The choice of the classification algorithm is particularly important, as this will determine the ‘real’ classification accuracy and will ensure that the number of variables is kept to a minimum.
It is vital that the algorithm can cross-validate its output. The goal of cross-validation is to use part of the data to train the model (identify the model coefficients) and part of the data to test the model (validation process). Cross-validation allows limiting problems like overfitting and helps building a model that will have a high classification accuracy not only for the respondents in the sample used for the segmentation, but also for new respondents not included in the segmentation study.
An algorithm not tested via cross-validation might have a high prediction accuracy on the sample data (e.g., 90%), but is likely to have a much lower prediction accuracy on new data (e.g., 40%).
The only way to ensure high prediction accuracy on new data is to test the model results via cross-validation.
R-sw Discriminant is a R-sw module specifically developed for segmentation typing tools (also known as allocation tools). It is the only commercial software that:
- allows cross-validating the results during the selection process (leading to better models), not only cross-validating the discriminant model after this has been chosen;
- produces a full step-by-step report at each step of the selection process;
- has got a built-in Genetic Algorithm allowing a very efficient selection process, typically leading to the identification of a set of variables with a higher classification accuracy than standard algorithms;
- comes with a fully-customizable Excel allocation tool, allowing the user to quickly develop new accurate, user-friendly and graphically appealing allocation tools.
Example of Report (first step only)
The function DA.report available in R-sw Discriminant produces a step-by-step report of the selection process, inclusive of the classification accuracy achievable by considering subsets of the specified variables.
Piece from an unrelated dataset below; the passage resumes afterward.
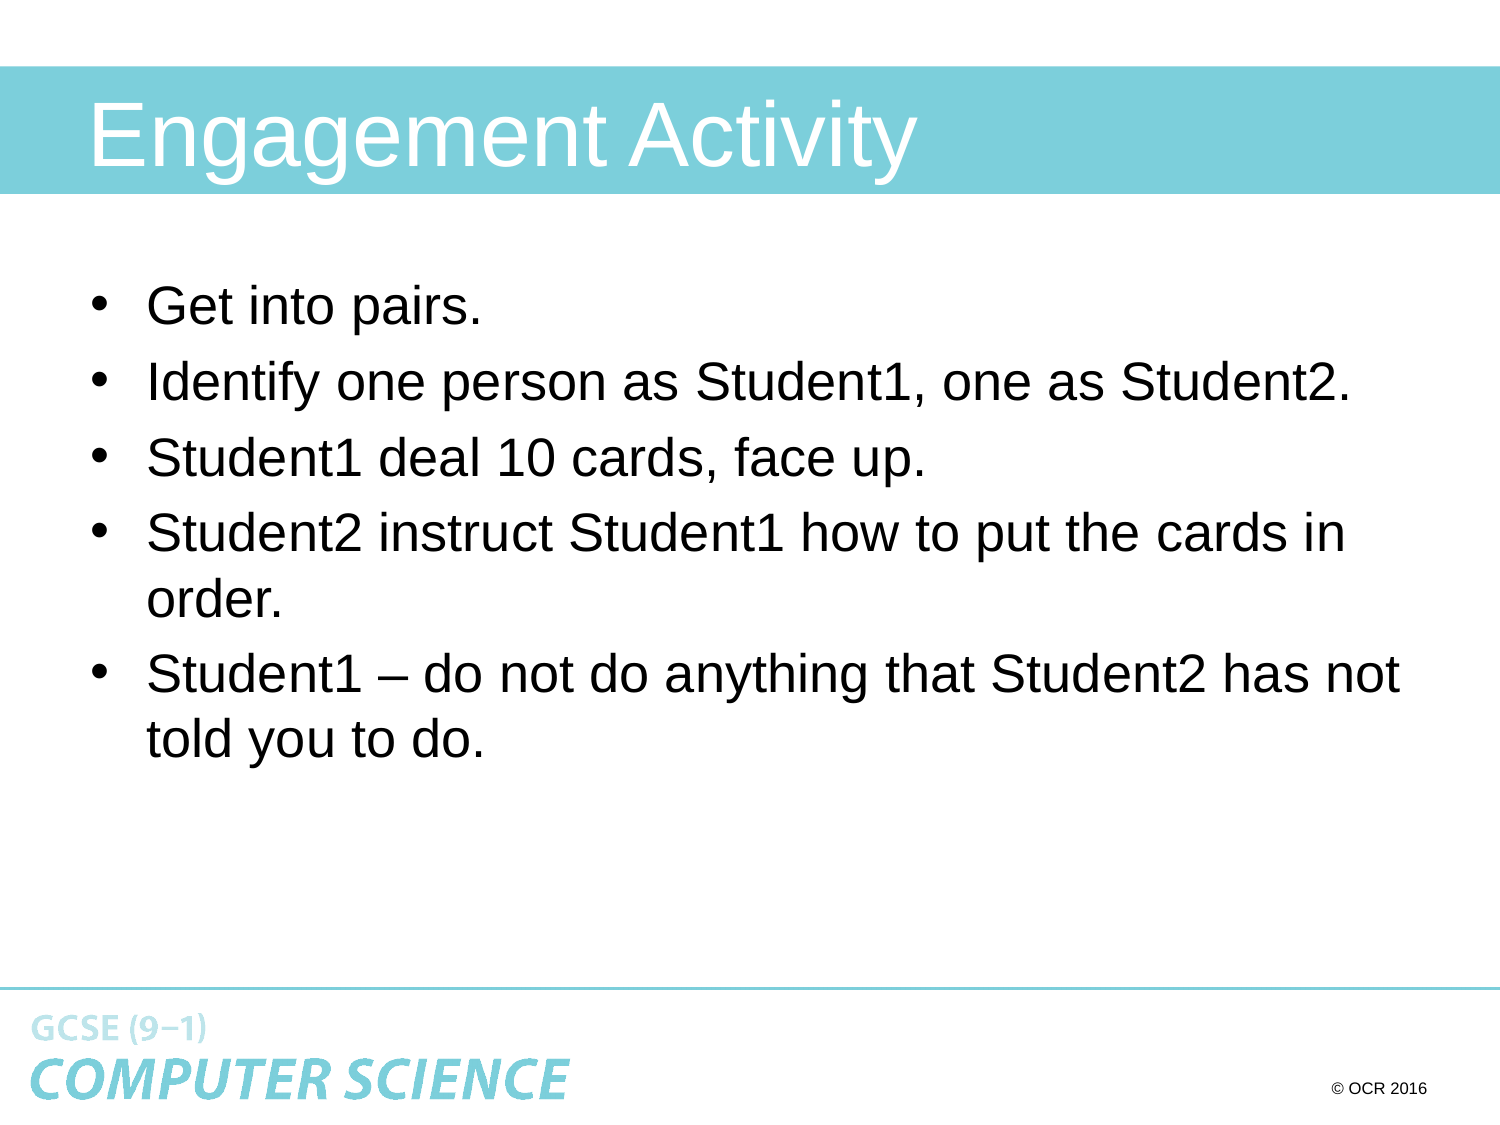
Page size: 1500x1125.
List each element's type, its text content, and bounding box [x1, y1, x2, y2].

Variables are added or removed one at-a-time. A subset of variables can be forced into the models. Cross-validation through repeated random sub-sampling validation can be performed at each step to ensure minimal overfitting and thus identify relationships in the data that hold in general.
Through a Genetic Algorithm, the function genetic.DA allows the identification of the combination of variables with the highest classification accuracy from the set of variables specified. Cross-validation through repeated random sub-sampling validation can be performed at each iteration to estimate the correct prediction rate of the discriminant model.
The function discriminant.analysis performs linear or quadratic discriminant analysis on a specific set of variables and returns a set of coefficients to be used in a typing / allocation tool. Cross-validation through repeated random sub-sampling validation can be performed to estimate the correct prediction rate of the discriminant model.
The function predict.DA predicts group / cluster membership for a new set of records based on a linear or quadratic discriminant model.